In the event of an investigation by the SEC, companies may face a range of enforcement actions, from injunctions to blocking individuals from serving on boards of other companies. The fines imposed by the SEC can escalate rapidly, potentially resulting in substantial financial losses for organizations.
Jena Valdetero, a cybersecurity expert at law firm Greenberg Traurig, LLP, emphasizes the importance of empowering CISOs to ensure compliance with SEC regulations. She notes that the SEC has made it clear that cybersecurity enforcement is a top priority, placing significant responsibility on CISOs to safeguard their organizations from potential penalties.
The monetary penalties imposed by the SEC can be significant, starting at $5,000 per violation and increasing to $100,000 per violation depending on the severity of the breach. In addition to financial penalties, companies may also face reputational damage, shareholder lawsuits, and legal fees associated with investigations.
The recent SEC enforcement actions against SolarWinds and its CISO Timothy Brown serve as a wake-up call for executives, highlighting the potential costs and repercussions of non-compliance. CISOs now face heightened personal liability for cybersecurity incidents, adding to the complexity of their roles within organizations.
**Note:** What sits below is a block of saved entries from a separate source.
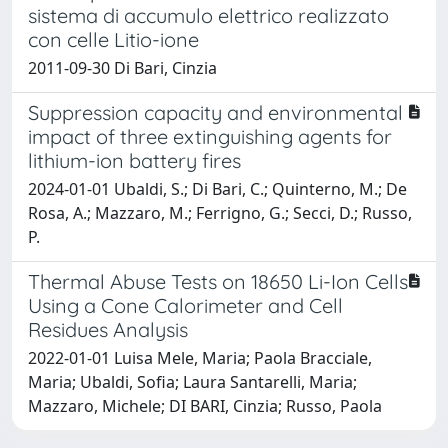
sistema di accumulo elettrico realizzato
con celle Litio-ione
2011-09-30 Di Bari, Cinzia
Suppression capacity and environmental
impact of three extinguishing agents for
lithium-ion battery fires
2024-01-01 Ubaldi, S.; Di Bari, C.; Quinterno, M.; De
Rosa, A.; Mazzaro, M.; Ferrigno, G.; Secci, D.; Russo,
P.
Thermal Abuse Tests on 18650 Li-Ion Cells
Using a Cone Calorimeter and Cell
Residues Analysis
2022-01-01 Luisa Mele, Maria; Paola Bracciale,
Maria; Ubaldi, Sofia; Laura Santarelli, Maria;
Mazzaro, Michele; DI BARI, Cinzia; Russo, Paola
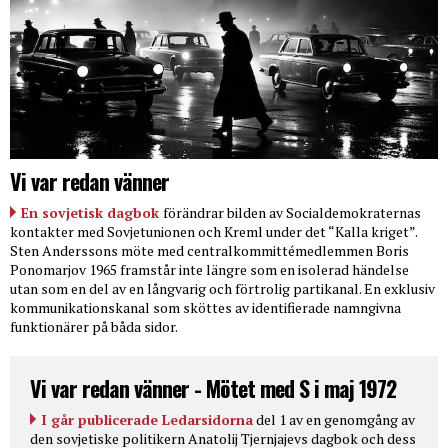
Vi var redan vänner
En sovjetisk dagbok
förändrar bilden av Socialdemokraternas
kontakter med Sovjetunionen och Kreml under det “Kalla kriget”.
Sten Anderssons möte med centralkommittémedlemmen Boris
Ponomarjov 1965 framstår inte längre som en isolerad händelse
utan som en del av en långvarig och förtrolig partikanal. En exklusiv
kommunikationskanal som sköttes av identifierade namngivna
funktionärer på båda sidor.
Vi var redan vänner - Mötet med S i maj 1972
I går publicerade Ledarsidorna
del 1 av en genomgång av
den sovjetiske politikern Anatolij Tjernjajevs dagbok och dess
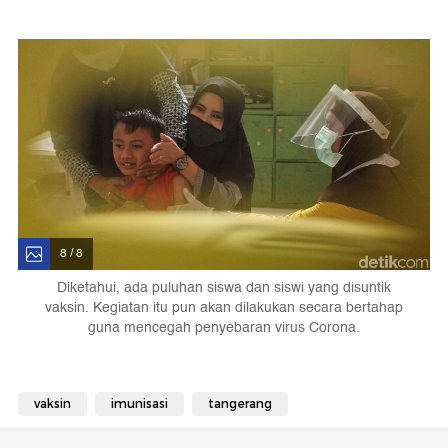
8 / 8
Diketahui, ada puluhan siswa dan siswi yang disuntik
vaksin. Kegiatan itu pun akan dilakukan secara bertahap
guna mencegah penyebaran virus Corona.
vaksin
imunisasi
tangerang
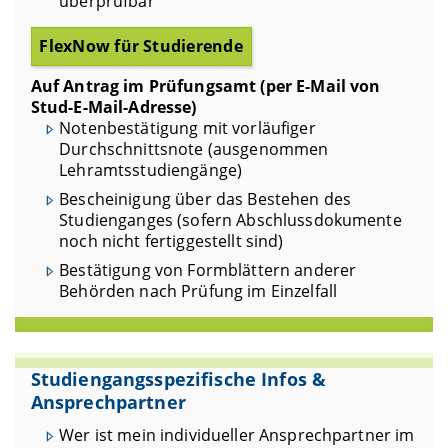
überprüfbar
Antrag auf Teilprüfungswechsel
Umbuchungen
FlexNow für Studierende
Klärung von An-/Abmeldeproblemen in
Auf Antrag im Prüfungsamt (per E-Mail von
Flexnow
Stud-E-Mail-Adresse)
Anfragen zu Prüfungen
Notenbestätigung mit vorläufiger
Einreichen des verifizierten FlexNow-Ausdrucks
Durchschnittsnote (ausgenommen
zum Antrag für die endgültige Zulassung zum
Lehramtsstudiengänge)
Staatsexamen
Bescheinigung über das Bestehen des
Anträge auf Einsichtnahme in Gutachten von
Studienganges (sofern Abschlussdokumente
Abschlussarbeiten
noch nicht fertiggestellt sind)
… per Anschreiben mit eigenhändiger
Bestätigung von Formblättern anderer
Unterschrift:
Behörden nach Prüfung im Einzelfall
Antrag auf Ausstellung von Zweitschriften nach
Verlust der Original-Abschlussdokumente
Beantragung einer Apostille / Verifizierung von
Abschlussdokumenten für den Gebrauch im
Studiengangsspezifische Infos &
Ausland
Ansprechpartner
Wer ist mein individueller Ansprechpartner im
As a result, CISOs are experiencing a shift in their responsibilities and are seeking greater support and guidance from legal and compliance teams. Companies are expected to invest in enhanced Directors and Officers (D&O) liability insurance to protect CISOs in the event of investigations or legal challenges.
Despite the challenges and uncertainties surrounding SEC enforcement actions, there is a silver lining for organizations that have established policies and procedures in place. Kathleen McGee, a legal expert, advises companies to document their decision-making processes and ensure transparency in addressing cybersecurity incidents to demonstrate good faith and compliance with SEC regulations.
Ultimately, companies and CISOs that prioritize cybersecurity readiness and maintain proactive measures are better positioned to navigate the evolving regulatory landscape and mitigate the risks associated with SEC enforcement actions. By fostering a culture of security awareness and accountability, organizations can safeguard against potential financial and reputational losses in the event of a cybersecurity incident.